Paranoia to me is irrational thoughts and fears that I cannot get over. It’s triggered relatively easily by the most ridiculous of things at time. My paranoia is with me 90% of the time. The slightest change in something gets me paranoid and upset and wanting to curl up in a ball and ride out whatever bad thing is about to happen. Honestly, it sucks.

There’s something quite troubling about the way our minds work sometimes. It’s scary to think that our own worst enemy can be ourselves and the way we’re thinking about things. My paranoia has so often pushed people away, and I’m constantly terrified that I’m going to keep pushing people away and that they may never return to my life – paranoid about being alone forever, ultimately because of myself and the way I feel and react to certain things.

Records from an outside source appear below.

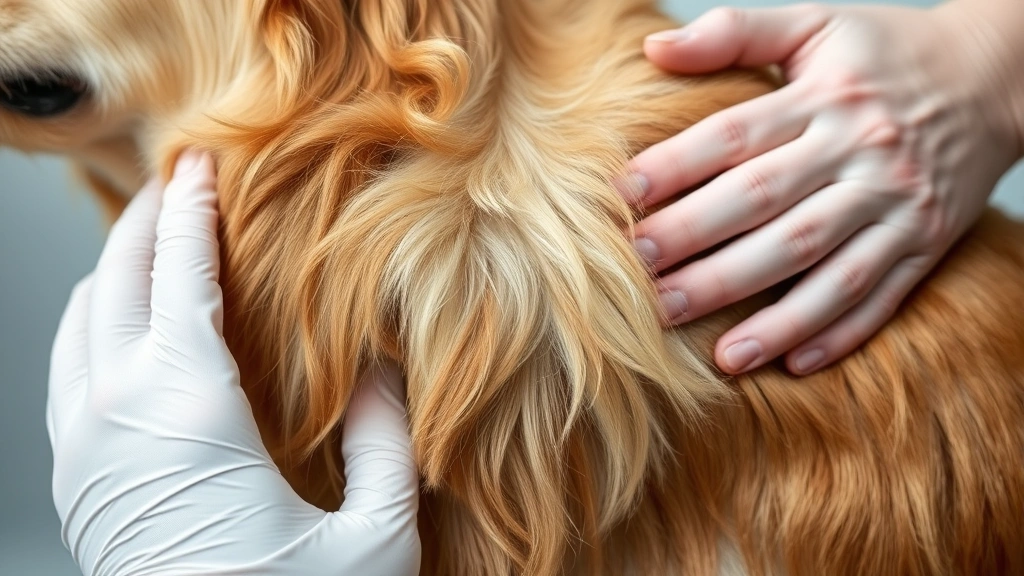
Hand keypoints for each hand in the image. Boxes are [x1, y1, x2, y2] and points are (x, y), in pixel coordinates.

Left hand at [47, 151, 419, 574]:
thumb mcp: (371, 537)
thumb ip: (381, 440)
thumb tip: (380, 371)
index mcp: (190, 412)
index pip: (184, 276)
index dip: (196, 211)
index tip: (205, 163)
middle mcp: (117, 417)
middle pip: (118, 281)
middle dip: (149, 220)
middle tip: (180, 181)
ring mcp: (82, 450)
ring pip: (80, 323)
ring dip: (116, 270)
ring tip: (152, 243)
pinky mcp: (75, 484)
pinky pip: (65, 371)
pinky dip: (92, 324)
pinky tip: (119, 327)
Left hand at [621, 2, 1023, 374]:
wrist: (998, 78)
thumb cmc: (887, 53)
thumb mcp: (816, 20)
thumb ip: (734, 32)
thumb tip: (652, 44)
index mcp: (825, 98)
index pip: (737, 135)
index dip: (677, 166)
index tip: (623, 197)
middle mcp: (862, 153)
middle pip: (767, 207)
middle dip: (699, 247)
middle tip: (641, 283)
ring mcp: (898, 205)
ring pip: (822, 265)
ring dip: (765, 314)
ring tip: (713, 353)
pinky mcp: (925, 244)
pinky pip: (881, 297)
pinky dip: (838, 333)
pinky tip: (790, 364)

I try to bottle up my paranoia as much as I can, but this honestly doesn’t help and it just makes me feel worse. Sometimes I just need to let it all out about how I’ve been feelings. And I’ve found talking to be the best way forward because it means people know and understand what’s making you upset and paranoid and then they can find ways of helping you deal with it or ways of not triggering it.

Ultimately, paranoia is like a knife being constantly stabbed into your brain. It’s like an endless stream of thoughts and “what ifs” that you simply cannot get rid of and keep repeating to yourself over and over.